(Transcribed page contents)
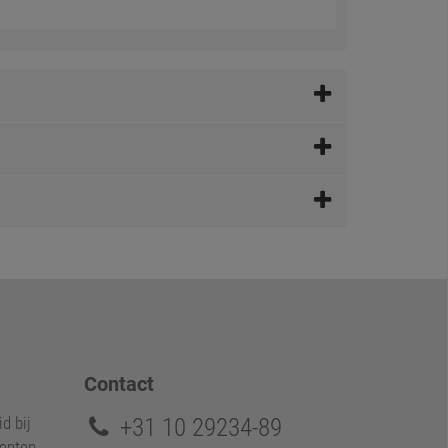
Contact
+31 10 29234-89
d bij
enten.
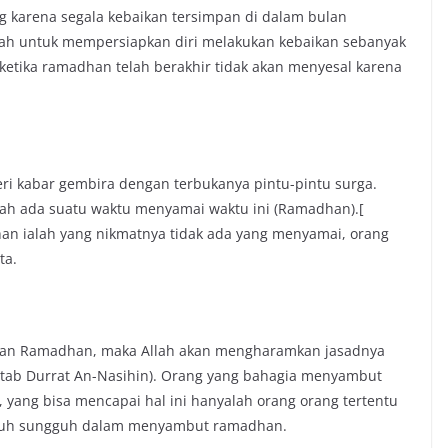
 karena segala kebaikan tersimpan di dalam bulan
h untuk mempersiapkan diri melakukan kebaikan sebanyak
etika ramadhan telah berakhir tidak akan menyesal karena
ri kabar gembira dengan terbukanya pintu-pintu surga.
akah ada suatu waktu menyamai waktu ini (Ramadhan).[
adhan ialah yang nikmatnya tidak ada yang menyamai, orang
ta.
lan Ramadhan, maka Allah akan mengharamkan jasadnya
kitab Durrat An-Nasihin). Orang yang bahagia menyambut
 yang bisa mencapai hal ini hanyalah orang orang tertentu
gguh sungguh dalam menyambut ramadhan.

Exercise details:
Output exactly the lines from the first line of the records through the line containing "ri kabar gembira". Leave out every picture.

Solution:
Contact
+31 10 29234-89
d bij
enten.
 karena segala kebaikan tersimpan di dalam bulan
h untuk mempersiapkan diri melakukan kebaikan sebanyak
etika ramadhan telah berakhir tidak akan menyesal karena
ri kabar gembira dengan terbukanya pintu-pintu surga.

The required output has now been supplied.